(Collected data)
* Start *
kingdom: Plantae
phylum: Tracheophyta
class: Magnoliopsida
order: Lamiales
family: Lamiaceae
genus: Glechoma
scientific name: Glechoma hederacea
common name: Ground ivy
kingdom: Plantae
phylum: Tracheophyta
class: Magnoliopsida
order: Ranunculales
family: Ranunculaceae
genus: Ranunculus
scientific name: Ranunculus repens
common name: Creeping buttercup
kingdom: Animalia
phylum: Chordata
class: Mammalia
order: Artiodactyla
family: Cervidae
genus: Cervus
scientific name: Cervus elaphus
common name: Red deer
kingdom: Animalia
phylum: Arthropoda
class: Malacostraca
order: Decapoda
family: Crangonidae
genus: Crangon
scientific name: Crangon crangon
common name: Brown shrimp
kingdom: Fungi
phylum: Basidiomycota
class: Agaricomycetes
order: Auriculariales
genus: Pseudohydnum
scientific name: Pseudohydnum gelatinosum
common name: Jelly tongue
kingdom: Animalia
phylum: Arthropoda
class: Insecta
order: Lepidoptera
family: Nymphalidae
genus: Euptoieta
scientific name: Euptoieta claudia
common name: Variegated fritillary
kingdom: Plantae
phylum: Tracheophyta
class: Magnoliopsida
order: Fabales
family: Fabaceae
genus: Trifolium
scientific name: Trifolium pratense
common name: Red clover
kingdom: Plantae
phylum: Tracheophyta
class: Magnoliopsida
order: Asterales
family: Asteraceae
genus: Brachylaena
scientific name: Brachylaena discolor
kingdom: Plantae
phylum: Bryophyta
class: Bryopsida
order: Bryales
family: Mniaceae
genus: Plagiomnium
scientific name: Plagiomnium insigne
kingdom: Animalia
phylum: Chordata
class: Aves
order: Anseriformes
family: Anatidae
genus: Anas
* End *
> _Challenge_:
Rewrite every line of the material above, substituting "vernacular name" for each occurrence of "common name" and leaving everything else unchanged.

> _Task answer_:
kingdom: Plantae
phylum: Tracheophyta
class: Magnoliopsida
order: Lamiales
family: Lamiaceae
genus: Glechoma
scientific name: Glechoma hederacea
vernacular name: Ground ivy
kingdom: Plantae
phylum: Tracheophyta
class: Magnoliopsida
order: Ranunculales
family: Ranunculaceae
genus: Ranunculus
scientific name: Ranunculus repens
vernacular name: Creeping buttercup
kingdom: Animalia
phylum: Chordata
class: Mammalia
order: Artiodactyla
family: Cervidae
genus: Cervus
scientific name: Cervus elaphus
vernacular name: Red deer
kingdom: Animalia
phylum: Arthropoda
class: Malacostraca
order: Decapoda
family: Crangonidae
genus: Crangon
scientific name: Crangon crangon
vernacular name: Brown shrimp
kingdom: Fungi
phylum: Basidiomycota
class: Agaricomycetes
order: Auriculariales
genus: Pseudohydnum
scientific name: Pseudohydnum gelatinosum
vernacular name: Jelly tongue
kingdom: Animalia
phylum: Arthropoda
class: Insecta
order: Lepidoptera
family: Nymphalidae
genus: Euptoieta
scientific name: Euptoieta claudia
vernacular name: Variegated fritillary
kingdom: Plantae
phylum: Tracheophyta
class: Magnoliopsida
order: Fabales
family: Fabaceae
genus: Trifolium
scientific name: Trifolium pratense
vernacular name: Red clover
kingdom: Plantae
phylum: Tracheophyta
class: Magnoliopsida
order: Asterales
family: Asteraceae
genus: Brachylaena
scientific name: Brachylaena discolor
kingdom: Plantae
phylum: Bryophyta
class: Bryopsida
order: Bryales
family: Mniaceae
genus: Plagiomnium
scientific name: Plagiomnium insigne
kingdom: Animalia
phylum: Chordata
class: Aves
order: Anseriformes
family: Anatidae
genus: Anas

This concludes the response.